With the end of the Second World War, the Bedford factories had been converted into suitable only for military production for the war effort and were in a precarious state, so the revert process back to civilian production was not an easy one, resulting in the company being forced to limp on with the outdated Bedford K/M/O trucks. In order remain profitable, Bedford decided to prioritize their production mostly for export, something that happened with almost all British vehicle companies in a new fashion called "Export or Die" that was also responsible for the development of the Land Rover that became a legend.

During that time General Motors, the parent of Vauxhall Motors that controlled Bedford, was thriving in the United States with new models on the commercial truck market with the Chevrolet and GMC Advance Design range, which were the most popular truck in the USA at the market during that time around. To cut costs it was decided to import a Chevrolet Advance Design truck in the Luton factory, to create a new model based on the tooling of the American truck instead of entirely developing a new one.

During the launch of the TA series, many motoring presses noted the similarities between the Advance Design and the TA, and suggested that some panels were even interchangeable, but Bedford proclaimed that apart from a similarity in design (that was also applied to the re-designed 1950s Opel Blitz) there was no mechanical commonality between these trucks, since if the company was going to "copy" the design of the American truck there were going to be production problems in order to adjust the American tooling and dies to the then British machines due to the Bedford truck being somewhat larger and heavier in almost all dimensions, while the Advance Design was ready to be discontinued in the USA. Despite this, the styling was considered fresh in the United Kingdom, a key feature that made the TA very successful.

When the TA was released, it was presented to dealers and large fleet operators that gave the truck positive reviews, and initial sales were much higher than the production capacity at the Bedford factories, so there were shortages and delays in production.
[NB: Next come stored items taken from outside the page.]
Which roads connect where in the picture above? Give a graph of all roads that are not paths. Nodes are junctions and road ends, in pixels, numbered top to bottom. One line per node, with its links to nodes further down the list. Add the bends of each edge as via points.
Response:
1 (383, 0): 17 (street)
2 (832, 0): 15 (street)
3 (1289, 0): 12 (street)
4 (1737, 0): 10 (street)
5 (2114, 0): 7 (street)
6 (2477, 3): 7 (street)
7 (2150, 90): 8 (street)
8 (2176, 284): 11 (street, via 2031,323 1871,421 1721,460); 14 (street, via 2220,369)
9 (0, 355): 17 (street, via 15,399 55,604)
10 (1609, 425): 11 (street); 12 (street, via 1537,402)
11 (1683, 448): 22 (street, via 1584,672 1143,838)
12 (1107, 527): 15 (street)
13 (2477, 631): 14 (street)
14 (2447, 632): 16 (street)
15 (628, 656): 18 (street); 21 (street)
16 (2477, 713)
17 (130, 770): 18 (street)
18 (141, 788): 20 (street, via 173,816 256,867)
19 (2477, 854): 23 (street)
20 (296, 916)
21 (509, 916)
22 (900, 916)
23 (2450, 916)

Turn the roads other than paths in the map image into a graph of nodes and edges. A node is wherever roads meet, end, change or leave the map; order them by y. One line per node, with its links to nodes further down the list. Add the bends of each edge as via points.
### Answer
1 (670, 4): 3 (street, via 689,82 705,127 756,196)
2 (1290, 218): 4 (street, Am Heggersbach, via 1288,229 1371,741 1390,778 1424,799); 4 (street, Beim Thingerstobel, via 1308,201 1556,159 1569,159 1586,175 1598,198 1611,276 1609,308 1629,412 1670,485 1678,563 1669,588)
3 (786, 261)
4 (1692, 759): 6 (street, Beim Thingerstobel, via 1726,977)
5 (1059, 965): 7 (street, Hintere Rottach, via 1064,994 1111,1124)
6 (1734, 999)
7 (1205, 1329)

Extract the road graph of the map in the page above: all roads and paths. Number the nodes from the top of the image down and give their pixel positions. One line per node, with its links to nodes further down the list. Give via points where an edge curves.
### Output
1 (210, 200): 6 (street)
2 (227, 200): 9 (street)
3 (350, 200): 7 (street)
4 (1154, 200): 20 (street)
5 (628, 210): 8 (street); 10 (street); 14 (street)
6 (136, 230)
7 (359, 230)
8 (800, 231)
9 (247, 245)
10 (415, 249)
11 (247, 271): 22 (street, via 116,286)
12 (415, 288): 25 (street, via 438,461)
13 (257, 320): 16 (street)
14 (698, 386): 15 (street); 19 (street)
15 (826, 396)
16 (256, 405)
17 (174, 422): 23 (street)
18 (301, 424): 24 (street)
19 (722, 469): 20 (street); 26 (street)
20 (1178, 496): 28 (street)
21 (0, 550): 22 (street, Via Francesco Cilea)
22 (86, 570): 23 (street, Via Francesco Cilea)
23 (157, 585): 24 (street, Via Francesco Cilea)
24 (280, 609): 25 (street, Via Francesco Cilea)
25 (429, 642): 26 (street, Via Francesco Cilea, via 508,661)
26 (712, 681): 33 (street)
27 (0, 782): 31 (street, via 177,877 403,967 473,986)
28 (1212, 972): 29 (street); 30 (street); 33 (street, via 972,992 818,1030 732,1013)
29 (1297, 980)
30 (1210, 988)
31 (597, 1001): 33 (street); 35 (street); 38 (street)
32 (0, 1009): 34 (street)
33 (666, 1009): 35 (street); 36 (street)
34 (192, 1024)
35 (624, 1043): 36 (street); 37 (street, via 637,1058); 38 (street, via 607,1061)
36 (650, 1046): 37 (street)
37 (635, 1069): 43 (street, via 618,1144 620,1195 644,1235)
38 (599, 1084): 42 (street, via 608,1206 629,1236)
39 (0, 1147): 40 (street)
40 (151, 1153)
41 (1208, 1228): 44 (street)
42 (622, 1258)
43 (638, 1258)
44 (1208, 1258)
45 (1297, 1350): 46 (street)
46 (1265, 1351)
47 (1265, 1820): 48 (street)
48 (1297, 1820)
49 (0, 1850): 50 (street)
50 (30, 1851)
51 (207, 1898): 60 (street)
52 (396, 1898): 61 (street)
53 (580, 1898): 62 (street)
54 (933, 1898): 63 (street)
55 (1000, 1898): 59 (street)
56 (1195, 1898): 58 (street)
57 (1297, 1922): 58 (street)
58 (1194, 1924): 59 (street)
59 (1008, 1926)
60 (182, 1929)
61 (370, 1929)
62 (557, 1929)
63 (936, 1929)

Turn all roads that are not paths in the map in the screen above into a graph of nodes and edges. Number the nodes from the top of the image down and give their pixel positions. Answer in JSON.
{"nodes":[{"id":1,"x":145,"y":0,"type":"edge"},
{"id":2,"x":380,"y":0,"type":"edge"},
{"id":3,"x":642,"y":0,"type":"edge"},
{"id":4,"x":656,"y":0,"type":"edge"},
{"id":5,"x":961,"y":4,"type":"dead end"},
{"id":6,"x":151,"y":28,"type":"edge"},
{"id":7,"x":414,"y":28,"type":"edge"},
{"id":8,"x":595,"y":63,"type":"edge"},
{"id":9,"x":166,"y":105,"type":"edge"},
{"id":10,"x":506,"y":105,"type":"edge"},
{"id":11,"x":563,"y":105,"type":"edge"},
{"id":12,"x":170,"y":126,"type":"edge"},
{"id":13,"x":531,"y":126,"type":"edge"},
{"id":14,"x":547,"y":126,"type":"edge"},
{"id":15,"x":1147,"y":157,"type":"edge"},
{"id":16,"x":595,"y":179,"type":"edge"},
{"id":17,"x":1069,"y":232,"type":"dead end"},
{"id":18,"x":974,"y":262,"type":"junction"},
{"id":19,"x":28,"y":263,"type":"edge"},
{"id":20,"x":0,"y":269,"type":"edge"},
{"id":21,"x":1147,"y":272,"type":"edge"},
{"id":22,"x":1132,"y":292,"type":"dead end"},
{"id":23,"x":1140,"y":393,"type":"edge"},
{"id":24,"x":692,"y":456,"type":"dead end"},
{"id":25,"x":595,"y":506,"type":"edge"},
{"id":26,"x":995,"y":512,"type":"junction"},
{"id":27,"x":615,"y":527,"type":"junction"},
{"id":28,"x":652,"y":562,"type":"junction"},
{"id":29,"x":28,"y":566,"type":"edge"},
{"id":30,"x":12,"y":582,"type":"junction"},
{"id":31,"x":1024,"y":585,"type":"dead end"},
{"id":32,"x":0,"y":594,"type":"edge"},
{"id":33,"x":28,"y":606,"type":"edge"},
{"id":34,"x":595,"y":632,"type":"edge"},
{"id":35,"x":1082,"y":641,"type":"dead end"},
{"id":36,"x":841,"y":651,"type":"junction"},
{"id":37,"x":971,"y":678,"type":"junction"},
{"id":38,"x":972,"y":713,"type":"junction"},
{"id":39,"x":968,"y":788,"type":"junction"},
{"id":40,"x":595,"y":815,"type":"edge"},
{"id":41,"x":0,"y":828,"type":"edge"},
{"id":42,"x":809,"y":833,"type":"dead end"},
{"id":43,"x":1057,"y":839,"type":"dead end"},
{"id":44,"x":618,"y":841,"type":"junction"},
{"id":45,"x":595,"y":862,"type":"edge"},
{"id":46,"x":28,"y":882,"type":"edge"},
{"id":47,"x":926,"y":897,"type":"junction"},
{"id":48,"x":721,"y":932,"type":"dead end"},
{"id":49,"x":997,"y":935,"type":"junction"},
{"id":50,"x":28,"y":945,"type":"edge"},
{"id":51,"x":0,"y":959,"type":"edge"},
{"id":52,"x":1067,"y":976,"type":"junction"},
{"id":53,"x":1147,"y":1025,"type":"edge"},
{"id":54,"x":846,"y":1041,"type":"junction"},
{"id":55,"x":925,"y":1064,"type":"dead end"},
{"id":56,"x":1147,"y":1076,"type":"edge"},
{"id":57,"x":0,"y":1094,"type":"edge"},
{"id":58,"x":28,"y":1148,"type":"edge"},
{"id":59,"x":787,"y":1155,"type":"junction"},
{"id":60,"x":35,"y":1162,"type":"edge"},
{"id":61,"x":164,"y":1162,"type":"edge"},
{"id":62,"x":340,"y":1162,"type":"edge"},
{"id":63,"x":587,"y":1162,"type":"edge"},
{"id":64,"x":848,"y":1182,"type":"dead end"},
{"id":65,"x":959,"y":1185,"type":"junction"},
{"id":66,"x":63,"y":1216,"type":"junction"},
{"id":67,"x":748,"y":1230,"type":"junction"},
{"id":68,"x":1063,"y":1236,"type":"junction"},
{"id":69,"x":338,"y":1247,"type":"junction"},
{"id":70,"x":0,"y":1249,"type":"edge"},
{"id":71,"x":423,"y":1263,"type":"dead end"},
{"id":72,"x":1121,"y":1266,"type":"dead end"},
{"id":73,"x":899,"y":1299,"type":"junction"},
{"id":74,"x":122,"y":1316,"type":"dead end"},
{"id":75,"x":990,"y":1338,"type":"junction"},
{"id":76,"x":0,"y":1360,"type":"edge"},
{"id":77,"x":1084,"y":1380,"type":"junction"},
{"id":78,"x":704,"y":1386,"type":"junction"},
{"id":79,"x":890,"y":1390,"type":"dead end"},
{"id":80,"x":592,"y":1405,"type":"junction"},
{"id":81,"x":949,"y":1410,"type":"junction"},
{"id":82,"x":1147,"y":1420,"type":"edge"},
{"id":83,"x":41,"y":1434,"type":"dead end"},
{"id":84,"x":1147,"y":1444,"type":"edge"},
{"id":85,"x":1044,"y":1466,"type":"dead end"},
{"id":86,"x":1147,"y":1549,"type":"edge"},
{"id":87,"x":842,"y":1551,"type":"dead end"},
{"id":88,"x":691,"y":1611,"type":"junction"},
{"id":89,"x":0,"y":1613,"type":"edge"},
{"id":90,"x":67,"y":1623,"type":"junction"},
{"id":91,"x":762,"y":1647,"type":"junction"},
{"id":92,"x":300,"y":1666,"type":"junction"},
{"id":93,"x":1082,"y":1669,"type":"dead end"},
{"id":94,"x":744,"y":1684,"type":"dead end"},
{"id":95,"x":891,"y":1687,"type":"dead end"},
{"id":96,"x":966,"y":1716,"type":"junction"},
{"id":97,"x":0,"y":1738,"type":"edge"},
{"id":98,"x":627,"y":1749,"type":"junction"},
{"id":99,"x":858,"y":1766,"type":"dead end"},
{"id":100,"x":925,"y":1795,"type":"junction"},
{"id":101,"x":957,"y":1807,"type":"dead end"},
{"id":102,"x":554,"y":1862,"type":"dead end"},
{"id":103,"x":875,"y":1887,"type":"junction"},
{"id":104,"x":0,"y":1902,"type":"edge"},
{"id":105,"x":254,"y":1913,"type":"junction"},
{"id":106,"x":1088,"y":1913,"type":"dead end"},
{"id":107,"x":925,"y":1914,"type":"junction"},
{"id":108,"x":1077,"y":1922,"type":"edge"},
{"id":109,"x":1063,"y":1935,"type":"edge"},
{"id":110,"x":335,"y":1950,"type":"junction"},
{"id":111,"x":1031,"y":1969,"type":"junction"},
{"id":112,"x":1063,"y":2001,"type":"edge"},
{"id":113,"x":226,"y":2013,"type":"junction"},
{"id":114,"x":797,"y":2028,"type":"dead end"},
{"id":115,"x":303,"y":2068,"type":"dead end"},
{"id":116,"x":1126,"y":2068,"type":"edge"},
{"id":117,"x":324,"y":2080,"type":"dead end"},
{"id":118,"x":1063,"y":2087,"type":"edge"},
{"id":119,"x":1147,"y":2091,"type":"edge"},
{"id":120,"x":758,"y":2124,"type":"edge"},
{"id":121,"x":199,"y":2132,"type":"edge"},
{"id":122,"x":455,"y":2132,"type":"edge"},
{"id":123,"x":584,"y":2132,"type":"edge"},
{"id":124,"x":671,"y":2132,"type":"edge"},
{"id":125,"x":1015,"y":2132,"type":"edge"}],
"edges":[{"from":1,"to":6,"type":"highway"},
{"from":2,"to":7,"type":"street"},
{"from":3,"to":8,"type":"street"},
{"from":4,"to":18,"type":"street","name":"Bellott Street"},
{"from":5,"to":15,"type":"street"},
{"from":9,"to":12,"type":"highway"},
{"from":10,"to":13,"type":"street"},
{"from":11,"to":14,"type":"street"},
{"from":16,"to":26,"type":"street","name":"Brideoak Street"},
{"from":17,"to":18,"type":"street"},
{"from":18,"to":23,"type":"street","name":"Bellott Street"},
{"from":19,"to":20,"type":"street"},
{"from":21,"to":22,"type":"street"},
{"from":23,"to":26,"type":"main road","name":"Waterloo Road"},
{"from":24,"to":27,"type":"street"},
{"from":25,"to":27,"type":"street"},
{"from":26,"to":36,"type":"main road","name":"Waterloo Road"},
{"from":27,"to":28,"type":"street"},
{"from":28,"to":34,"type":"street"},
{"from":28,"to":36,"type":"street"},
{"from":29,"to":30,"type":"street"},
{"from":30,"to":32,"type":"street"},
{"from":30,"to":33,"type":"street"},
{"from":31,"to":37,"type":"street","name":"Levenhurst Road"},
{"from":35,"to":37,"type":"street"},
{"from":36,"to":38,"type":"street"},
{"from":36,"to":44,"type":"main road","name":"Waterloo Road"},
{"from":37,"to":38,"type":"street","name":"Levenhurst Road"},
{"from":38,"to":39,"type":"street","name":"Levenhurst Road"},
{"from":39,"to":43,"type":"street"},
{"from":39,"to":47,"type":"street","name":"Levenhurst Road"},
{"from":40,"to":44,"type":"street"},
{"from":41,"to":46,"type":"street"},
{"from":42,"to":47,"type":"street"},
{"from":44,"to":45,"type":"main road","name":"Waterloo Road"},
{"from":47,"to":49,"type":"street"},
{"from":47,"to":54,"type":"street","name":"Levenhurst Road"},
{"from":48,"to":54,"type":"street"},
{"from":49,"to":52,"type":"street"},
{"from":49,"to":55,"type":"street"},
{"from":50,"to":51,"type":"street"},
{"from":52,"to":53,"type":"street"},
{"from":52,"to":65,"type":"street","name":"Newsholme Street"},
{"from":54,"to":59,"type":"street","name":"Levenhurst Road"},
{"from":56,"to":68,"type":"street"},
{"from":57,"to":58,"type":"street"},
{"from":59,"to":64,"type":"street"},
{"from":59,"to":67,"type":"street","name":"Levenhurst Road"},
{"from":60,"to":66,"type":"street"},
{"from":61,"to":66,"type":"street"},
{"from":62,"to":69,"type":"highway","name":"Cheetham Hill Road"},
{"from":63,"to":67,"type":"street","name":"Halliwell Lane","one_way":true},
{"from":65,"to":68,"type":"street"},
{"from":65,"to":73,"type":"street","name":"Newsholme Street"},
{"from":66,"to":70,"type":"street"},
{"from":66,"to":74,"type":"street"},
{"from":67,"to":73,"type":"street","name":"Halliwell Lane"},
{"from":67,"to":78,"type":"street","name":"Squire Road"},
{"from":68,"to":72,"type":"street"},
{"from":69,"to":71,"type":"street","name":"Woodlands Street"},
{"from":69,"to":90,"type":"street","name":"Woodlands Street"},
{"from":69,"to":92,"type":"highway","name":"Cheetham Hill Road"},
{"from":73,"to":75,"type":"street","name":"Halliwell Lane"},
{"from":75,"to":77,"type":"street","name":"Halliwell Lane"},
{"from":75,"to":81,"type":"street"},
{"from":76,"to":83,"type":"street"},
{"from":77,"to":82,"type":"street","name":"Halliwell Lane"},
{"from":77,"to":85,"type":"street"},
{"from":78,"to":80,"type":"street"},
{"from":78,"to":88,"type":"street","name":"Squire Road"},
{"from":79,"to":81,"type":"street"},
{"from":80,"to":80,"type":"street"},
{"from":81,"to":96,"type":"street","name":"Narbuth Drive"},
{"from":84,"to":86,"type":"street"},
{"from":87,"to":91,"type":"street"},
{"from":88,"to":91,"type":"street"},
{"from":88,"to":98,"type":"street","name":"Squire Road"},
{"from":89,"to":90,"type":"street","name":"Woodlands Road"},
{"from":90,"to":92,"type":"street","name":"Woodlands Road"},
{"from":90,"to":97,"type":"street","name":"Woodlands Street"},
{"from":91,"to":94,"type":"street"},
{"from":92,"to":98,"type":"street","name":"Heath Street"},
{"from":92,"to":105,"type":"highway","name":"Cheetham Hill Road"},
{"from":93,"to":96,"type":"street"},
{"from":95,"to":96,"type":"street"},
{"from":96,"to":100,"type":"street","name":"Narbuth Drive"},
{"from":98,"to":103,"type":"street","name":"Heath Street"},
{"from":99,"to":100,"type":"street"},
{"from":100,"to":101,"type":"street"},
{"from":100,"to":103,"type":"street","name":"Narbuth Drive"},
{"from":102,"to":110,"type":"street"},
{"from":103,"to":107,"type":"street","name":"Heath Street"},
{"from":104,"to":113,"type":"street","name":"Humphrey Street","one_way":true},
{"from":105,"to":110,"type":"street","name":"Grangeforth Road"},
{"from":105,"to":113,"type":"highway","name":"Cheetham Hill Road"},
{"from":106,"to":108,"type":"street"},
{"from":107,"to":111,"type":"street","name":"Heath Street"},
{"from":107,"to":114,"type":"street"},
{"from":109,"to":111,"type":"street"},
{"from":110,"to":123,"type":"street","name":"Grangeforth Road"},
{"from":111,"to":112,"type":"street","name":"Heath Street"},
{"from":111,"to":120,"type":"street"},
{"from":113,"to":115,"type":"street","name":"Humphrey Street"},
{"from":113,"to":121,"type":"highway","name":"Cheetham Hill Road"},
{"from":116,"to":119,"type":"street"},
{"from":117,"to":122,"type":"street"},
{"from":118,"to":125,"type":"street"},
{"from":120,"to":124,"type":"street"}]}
During the 1954 model year, some changes included a new bonnet pressing with a raised T-shaped ridge that strengthened the vehicle's overall front end.

The TA series was produced in many versions, including platform trucks, vans, pickup trucks, chassis cabs and ambulances.

In 1957, the TA was modernized and renamed the TD. It was slightly restyled, with the heavier models specifically receiving a different front grille.

It was planned to replace the vehicle with an all new truck, but due to Bedford eventually deciding that the styling was still popular and wanting to focus more on their lighter vans and cab-over trucks, it was decided to just facelift the model and rename it to the TJ series.